A recent meta-analysis reported that body fat was 9% higher in children with T1D (20). Additionally, it has been demonstrated that BC measurement has predictive value in cardiovascular risk assessment in youth with T1D (21). Accurate assessment of overweight and obesity is essential for early intervention and prevention of cardiovascular comorbidities associated with T1D. Therefore, in managing body composition in T1D, measurements of fat mass and fat-free mass play a crucial role (5). Although advanced measurement methods are preferable, anthropometric measurements like BMI-SDS provide useful estimates of body fat when these methods are unavailable. However, there is no consensus on superior anthropometric measurements that could accurately determine adiposity and the type of adiposity (6). In studies where BC was compared with reference methods such as DXA, BMI, WC, and WHtR were recommended in children and adolescents to assess body fat (22). Our study demonstrated that BMI-SDS outperformed other indices such as WC, WHtR, TMI, AVI, BRI, and BAI in estimating overweight and obesity detected by BIA. Previous studies also support the use of BMI in pediatric populations due to its high specificity despite lower sensitivity compared to reference methods (23).
New anthropometric indices have shown varying results in evaluating body adiposity. Tri-ponderal mass index, in particular, has been noted as a better index for estimating PBF in children and adolescents (24-26). However, our findings indicate that BMI-SDS is superior to TMI and other indices in estimating PBF determined by BIA. A study involving 14,042 children aged 6 to 17 years found strong correlations between PBF assessed via BIA and BMI, TMI, WC, and WHtR. Moreover, this study identified BMI as the optimal index for detecting obesity in children aged 6 to 11 years and TMI in adolescents aged 12 to 17 years (27). This discrepancy may be due to differences in study populations and methodologies. Additionally, BAI showed excellent performance in prepubertal subjects, whereas BMI-SDS was more effective during puberty, suggesting that pubertal status significantly influences the accuracy of these indices.

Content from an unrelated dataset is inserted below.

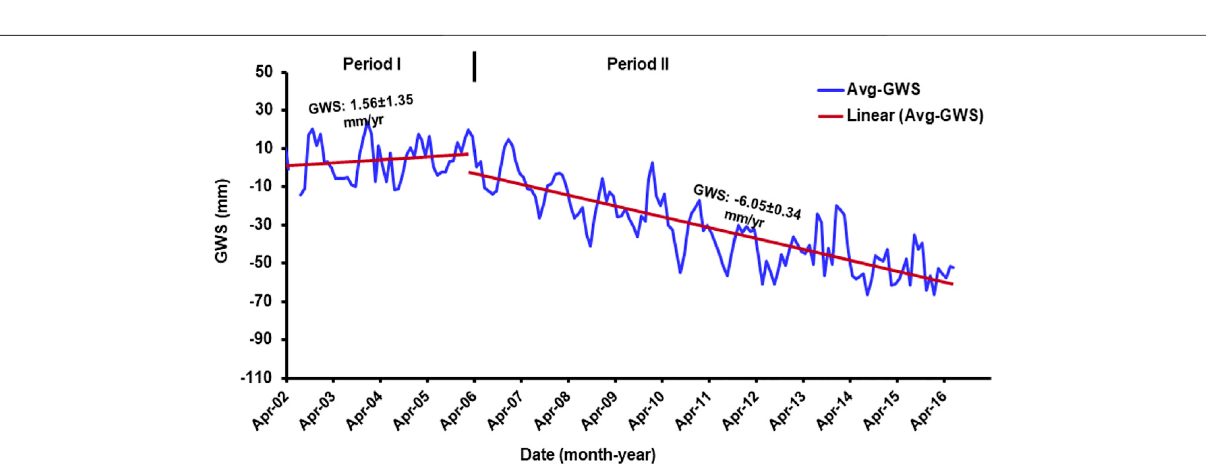
Frontiers in Earth Science |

We considered the low number of subjects included in our study a limitation. Additionally, the cross-sectional nature of our study did not allow the assessment of a cause-and-effect relationship. The strength of our study was that BIA was used as a reference in the assessment of BC to determine overweight/obesity, and the subjects were classified by pubertal status to eliminate the misleading effect of BC changes during puberty due to sex hormones. Further prospective studies including larger numbers of subjects are needed to investigate alternative methods and specify cause-and-effect relationships.
5.1. Conclusions
In conclusion, our study reveals a notable prevalence of overweight and obesity, affecting approximately one-third of children and adolescents with T1D. BMI-SDS emerges as the most effective anthropometric index for differentiating overweight and obesity in this population. Moreover, our findings provide valuable insights into the relationship between BIA and new anthropometric indices, highlighting the potential underestimation of overweight/obesity when BMI-SDS alone is used as a measure.